Departing Schools Chief Raiche Lauded for Service
By Talia Buford; Journal Staff Writer
WEST WARWICK – Even though Supt. David P. Raiche still has a little more than a month left before he leaves to assume the superintent’s post in Plainville, Mass., administrators took time to celebrate Raiche and his achievements during Tuesday’s School Committee meeting, his last in West Warwick.
“It has been an honor and a privilege to work here for the last 32 years,” Raiche said. “Now, I’ll get the best of both worlds: I get to live here and see the kids grow up and take care of me, and I get to go back to what I started with – small kids.”
In December, he accepted the superintendency in Plainville, which has an enrollment of 700 students in two elementary schools.
Raiche began his career in West Warwick more than three decades ago as a long-term substitute teacher. He worked as an elementary school teacher for eight years, and then spent four years as a secondary school teacher. He served as an elementary and middle school principal for 13 years before being promoted to assistant superintendent. Raiche has been superintendent since 2000.
“He’s a wonderful child advocate and I’m proud and honored to have served as a member of his leadership team,” said Donna Peluso, principal of Horgan Elementary School. “I will miss him greatly.”
The School Committee is assembling a search panel to screen candidates to succeed Raiche, and School Committee Chairman Daniel T. Burns Jr. said he expects the panel to be formed by the first week of March. The board will include administrators, including the high school principal and the special-education director, as well as eight or nine community members, Burns said.
The department began advertising the position shortly after Raiche accepted the job in Plainville. Burns said the committee will have eight candidates, from Rhode Island and elsewhere, to evaluate.
“We had a cutoff date, but if we’re not satisfied with the candidates, we’re not locked into making a decision,” Burns said. “We’re not looking for someone to fill a seat. We want to make sure the per son is qualified to run the school district.”
In the meantime, James DiPrete, chairman of the state Board of Regents for Elementary and Secondary Education and acting superintendent of the Exeter-West Greenwich school district, will serve as the interim West Warwick superintendent. DiPrete will assume those duties on April 1 and stay on through the remainder of the school year, Burns said.

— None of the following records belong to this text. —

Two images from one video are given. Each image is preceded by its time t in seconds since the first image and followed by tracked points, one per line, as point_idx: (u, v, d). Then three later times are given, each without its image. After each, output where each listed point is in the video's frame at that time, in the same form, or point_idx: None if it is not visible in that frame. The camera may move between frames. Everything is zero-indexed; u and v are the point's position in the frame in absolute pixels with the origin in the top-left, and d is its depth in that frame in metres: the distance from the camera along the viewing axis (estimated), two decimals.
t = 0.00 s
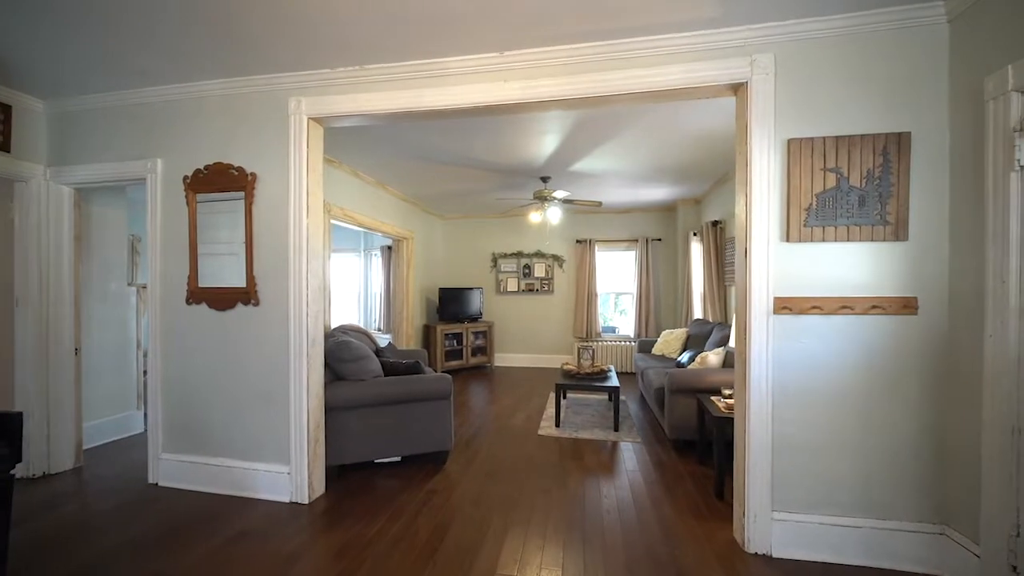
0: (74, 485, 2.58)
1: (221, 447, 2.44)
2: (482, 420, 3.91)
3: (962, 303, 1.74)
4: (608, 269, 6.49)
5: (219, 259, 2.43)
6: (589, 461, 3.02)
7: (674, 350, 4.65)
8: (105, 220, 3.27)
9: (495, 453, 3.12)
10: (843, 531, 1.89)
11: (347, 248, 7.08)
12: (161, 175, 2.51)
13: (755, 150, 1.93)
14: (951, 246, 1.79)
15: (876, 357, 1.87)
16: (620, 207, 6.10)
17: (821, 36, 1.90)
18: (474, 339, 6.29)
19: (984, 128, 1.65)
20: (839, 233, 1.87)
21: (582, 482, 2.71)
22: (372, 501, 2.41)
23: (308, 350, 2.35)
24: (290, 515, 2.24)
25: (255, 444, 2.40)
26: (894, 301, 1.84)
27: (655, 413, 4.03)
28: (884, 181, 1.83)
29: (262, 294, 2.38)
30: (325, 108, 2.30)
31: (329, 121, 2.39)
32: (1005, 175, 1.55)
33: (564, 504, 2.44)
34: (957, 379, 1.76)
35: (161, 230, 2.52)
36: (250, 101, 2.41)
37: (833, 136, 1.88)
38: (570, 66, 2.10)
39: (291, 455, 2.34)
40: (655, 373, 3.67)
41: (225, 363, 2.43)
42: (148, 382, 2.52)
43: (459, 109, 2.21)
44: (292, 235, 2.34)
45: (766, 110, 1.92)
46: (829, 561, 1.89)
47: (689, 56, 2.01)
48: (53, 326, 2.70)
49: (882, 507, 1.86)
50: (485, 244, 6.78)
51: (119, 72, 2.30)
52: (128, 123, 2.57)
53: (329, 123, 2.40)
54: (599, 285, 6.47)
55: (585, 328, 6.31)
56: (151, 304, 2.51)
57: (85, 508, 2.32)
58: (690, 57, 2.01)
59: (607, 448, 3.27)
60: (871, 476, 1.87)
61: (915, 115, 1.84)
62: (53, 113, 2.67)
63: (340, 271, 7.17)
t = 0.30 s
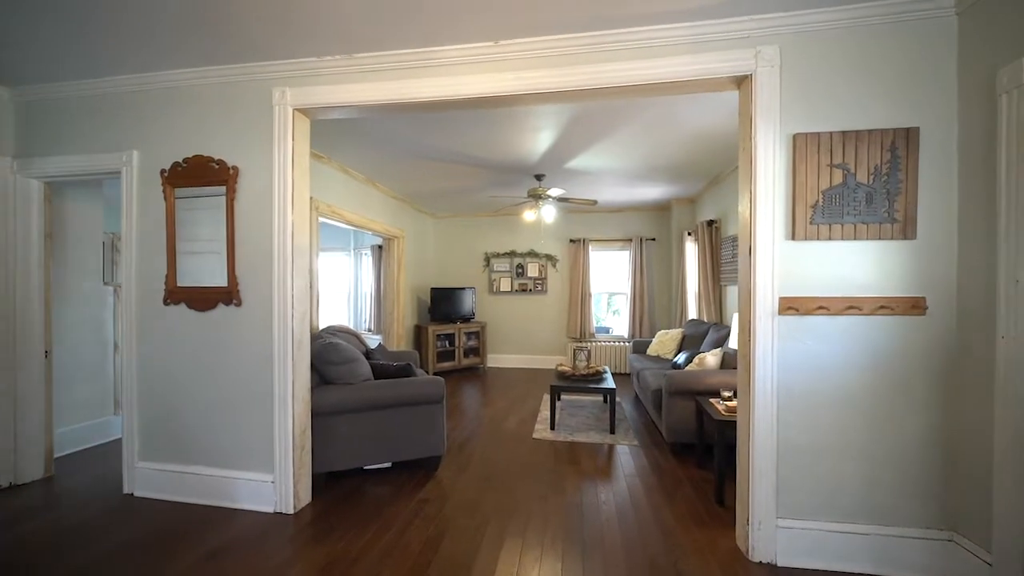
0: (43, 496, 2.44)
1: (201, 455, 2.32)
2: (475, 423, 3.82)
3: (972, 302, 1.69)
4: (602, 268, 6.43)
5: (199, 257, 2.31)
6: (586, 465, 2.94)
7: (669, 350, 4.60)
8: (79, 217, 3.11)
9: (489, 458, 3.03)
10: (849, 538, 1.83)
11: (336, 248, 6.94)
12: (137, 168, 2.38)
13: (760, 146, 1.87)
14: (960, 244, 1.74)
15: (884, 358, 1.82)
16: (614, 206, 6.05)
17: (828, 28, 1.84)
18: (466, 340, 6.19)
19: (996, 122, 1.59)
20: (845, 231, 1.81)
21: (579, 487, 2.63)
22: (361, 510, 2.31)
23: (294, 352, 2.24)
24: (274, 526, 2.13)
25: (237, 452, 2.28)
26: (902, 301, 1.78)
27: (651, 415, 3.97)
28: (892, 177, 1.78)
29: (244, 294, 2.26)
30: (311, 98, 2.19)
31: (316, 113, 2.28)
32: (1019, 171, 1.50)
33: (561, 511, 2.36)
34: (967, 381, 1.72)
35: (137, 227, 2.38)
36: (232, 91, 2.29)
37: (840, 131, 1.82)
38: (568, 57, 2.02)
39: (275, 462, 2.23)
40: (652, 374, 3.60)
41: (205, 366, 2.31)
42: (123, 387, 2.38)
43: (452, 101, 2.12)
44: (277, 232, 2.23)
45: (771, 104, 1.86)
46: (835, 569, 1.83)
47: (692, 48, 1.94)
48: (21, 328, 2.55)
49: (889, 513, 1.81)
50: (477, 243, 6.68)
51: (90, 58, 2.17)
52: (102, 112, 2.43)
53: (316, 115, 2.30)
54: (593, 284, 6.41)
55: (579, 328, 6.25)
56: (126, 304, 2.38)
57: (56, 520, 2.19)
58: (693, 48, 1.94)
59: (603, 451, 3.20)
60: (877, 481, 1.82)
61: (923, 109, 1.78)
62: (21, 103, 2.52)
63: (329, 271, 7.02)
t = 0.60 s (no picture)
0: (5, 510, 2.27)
1: (177, 464, 2.18)
2: (468, 426, 3.71)
3: (985, 302, 1.64)
4: (596, 268, 6.37)
5: (176, 255, 2.18)
6: (582, 470, 2.85)
7: (664, 351, 4.54)
8: (49, 211, 2.94)
9: (483, 463, 2.93)
10: (859, 546, 1.77)
11: (324, 246, 6.78)
12: (108, 160, 2.24)
13: (766, 139, 1.80)
14: (972, 242, 1.68)
15: (894, 360, 1.76)
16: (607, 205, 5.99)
17: (836, 17, 1.78)
18: (458, 341, 6.08)
19: (1012, 115, 1.54)
20: (855, 228, 1.75)
21: (576, 494, 2.55)
22: (350, 521, 2.20)
23: (277, 355, 2.11)
24: (256, 540, 2.01)
25: (217, 461, 2.15)
26: (913, 301, 1.73)
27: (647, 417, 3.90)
28: (902, 173, 1.72)
29: (224, 293, 2.14)
30: (296, 86, 2.07)
31: (302, 102, 2.16)
32: None
33: (559, 519, 2.28)
34: (980, 384, 1.66)
35: (108, 222, 2.24)
36: (211, 78, 2.16)
37: (850, 124, 1.75)
38: (568, 45, 1.92)
39: (257, 472, 2.10)
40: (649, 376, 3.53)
41: (182, 371, 2.17)
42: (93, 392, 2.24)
43: (446, 90, 2.02)
44: (260, 228, 2.10)
45: (778, 95, 1.79)
46: None
47: (696, 36, 1.86)
48: None
49: (900, 520, 1.75)
50: (469, 242, 6.57)
51: (56, 40, 2.03)
52: (71, 100, 2.28)
53: (301, 105, 2.18)
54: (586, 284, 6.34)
55: (572, 329, 6.17)
56: (96, 304, 2.23)
57: (19, 536, 2.04)
58: (697, 37, 1.86)
59: (600, 455, 3.12)
60: (887, 487, 1.76)
61: (935, 102, 1.72)
62: None
63: (317, 270, 6.85)
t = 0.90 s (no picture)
0: None
1: (150, 476, 2.05)
2: (460, 430, 3.61)
3: (995, 301, 1.60)
4: (588, 268, 6.31)
5: (149, 252, 2.05)
6: (578, 475, 2.78)
7: (659, 351, 4.49)
8: (14, 206, 2.78)
9: (476, 469, 2.83)
10: (866, 554, 1.72)
11: (311, 246, 6.62)
12: (75, 150, 2.09)
13: (771, 134, 1.74)
14: (981, 240, 1.64)
15: (901, 362, 1.71)
16: (600, 204, 5.94)
17: (843, 9, 1.72)
18: (449, 342, 5.97)
19: None
20: (862, 227, 1.70)
21: (573, 500, 2.47)
22: (337, 533, 2.09)
23: (258, 359, 2.00)
24: (235, 556, 1.89)
25: (193, 472, 2.02)
26: (920, 301, 1.68)
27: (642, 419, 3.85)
28: (910, 169, 1.67)
29: (201, 293, 2.01)
30: (279, 74, 1.96)
31: (285, 91, 2.04)
32: None
33: (555, 527, 2.19)
34: (990, 386, 1.62)
35: (76, 217, 2.10)
36: (187, 64, 2.03)
37: (856, 119, 1.70)
38: (566, 33, 1.84)
39: (237, 483, 1.98)
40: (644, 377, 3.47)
41: (156, 375, 2.04)
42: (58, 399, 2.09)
43: (438, 80, 1.92)
44: (240, 224, 1.98)
45: (784, 89, 1.73)
46: None
47: (699, 26, 1.79)
48: None
49: (907, 527, 1.71)
50: (460, 242, 6.47)
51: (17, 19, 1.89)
52: (35, 85, 2.14)
53: (285, 94, 2.06)
54: (579, 284, 6.29)
55: (564, 329, 6.11)
56: (63, 304, 2.09)
57: None
58: (700, 27, 1.79)
59: (596, 459, 3.05)
60: (893, 492, 1.71)
61: (943, 97, 1.68)
62: None
63: (303, 269, 6.68)
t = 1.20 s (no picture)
0: None
1: (119, 488, 1.92)
2: (450, 434, 3.51)
3: (1003, 301, 1.55)
4: (580, 267, 6.25)
5: (117, 249, 1.92)
6: (573, 480, 2.69)
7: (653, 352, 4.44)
8: None
9: (467, 475, 2.73)
10: (872, 561, 1.67)
11: (296, 244, 6.45)
12: (36, 139, 1.95)
13: (776, 127, 1.68)
14: (989, 238, 1.59)
15: (908, 363, 1.66)
16: (592, 203, 5.88)
17: None
18: (438, 343, 5.86)
19: None
20: (868, 224, 1.65)
21: (568, 507, 2.38)
22: (320, 547, 1.97)
23: (235, 363, 1.87)
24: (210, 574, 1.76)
25: (165, 484, 1.89)
26: (927, 300, 1.63)
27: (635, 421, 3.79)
28: (916, 165, 1.62)
29: (174, 293, 1.88)
30: (257, 59, 1.84)
31: (265, 78, 1.92)
32: None
33: (550, 536, 2.11)
34: (999, 388, 1.57)
35: (36, 211, 1.95)
36: (158, 48, 1.90)
37: (862, 113, 1.65)
38: (563, 19, 1.75)
39: (213, 495, 1.86)
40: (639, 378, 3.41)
41: (125, 382, 1.91)
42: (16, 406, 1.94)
43: (427, 68, 1.82)
44: (216, 219, 1.86)
45: (789, 81, 1.67)
46: None
47: (701, 14, 1.72)
48: None
49: (913, 533, 1.66)
50: (449, 241, 6.36)
51: None
52: None
53: (264, 82, 1.94)
54: (570, 284, 6.22)
55: (555, 330, 6.04)
56: (21, 305, 1.94)
57: None
58: (703, 15, 1.72)
59: (590, 463, 2.97)
60: (900, 498, 1.66)
61: (951, 90, 1.63)
62: None
63: (288, 269, 6.51)
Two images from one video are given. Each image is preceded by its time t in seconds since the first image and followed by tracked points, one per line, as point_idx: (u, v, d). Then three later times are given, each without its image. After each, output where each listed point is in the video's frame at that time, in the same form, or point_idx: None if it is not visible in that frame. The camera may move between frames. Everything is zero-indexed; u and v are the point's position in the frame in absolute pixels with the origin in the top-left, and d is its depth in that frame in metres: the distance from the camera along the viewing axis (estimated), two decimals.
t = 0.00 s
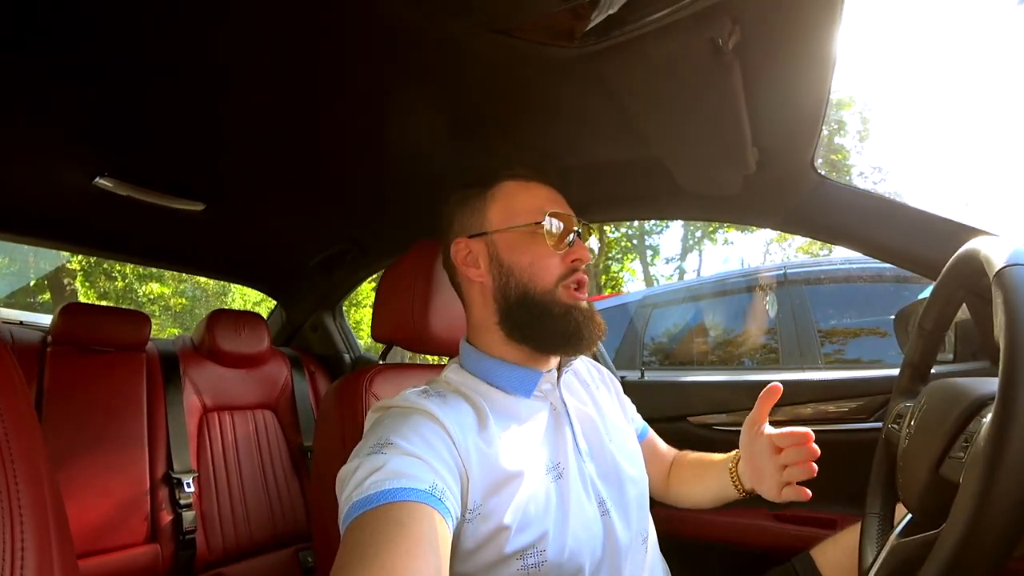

The new superintendent will be appointed over the summer and be in place by the beginning of the fall semester.
Raiche’s last day in West Warwick is March 31.
DiPrete, a retired Coventry principal, had served as interim superintendent in West Warwick shortly before Raiche was appointed to fill the position, Burns recalled.
In other business at Tuesday’s board meeting, the schools’ director of administration, Michael R. Petrarca, submitted calculations of how much the district spent per pupil last year. But, Petrarca said, the numbers can be misleading.
Per-pupil spending is calculated three ways, he said. The first calculation takes the district’s total expenditures and divides it by enrollment. That calculation – which, for West Warwick, produced a figure of $14,058 – is the one most commonly used.
The second calculation subtracts the amount the district pays in special-education tuitions. That deduction decreases West Warwick’s per pupil spending to $13,540. Finally, if teachers’ retirement benefits and capital projects are deducted from the amount, the end figure – $12,438 – is a more accurate reflection of what the town really spends on each student, Petrarca said.
“It makes it tough to compare districts to districts,” he said. “We have the eighth-highest per-pupil spending in the state, but we don’t know where we rank in the [other calculations].”
The School Department will hold the first in a series of budget review workshops on Feb. 27 in Greenbush Elementary School. Sessions will also be held on March 6 at Horgan; on March 22 at Maisie E. Quinn Elementary School, and on March 27 at Wakefield Hills Elementary School. All of the workshops will begin at 6:30 p.m.
“We want input, we want ideas,” Burns said. “We want people to ask questions during the budget workshop rather than wait until the Financial Town Meeting. [These workshops] are an opportunity for residents to find out where their tax dollars are going.”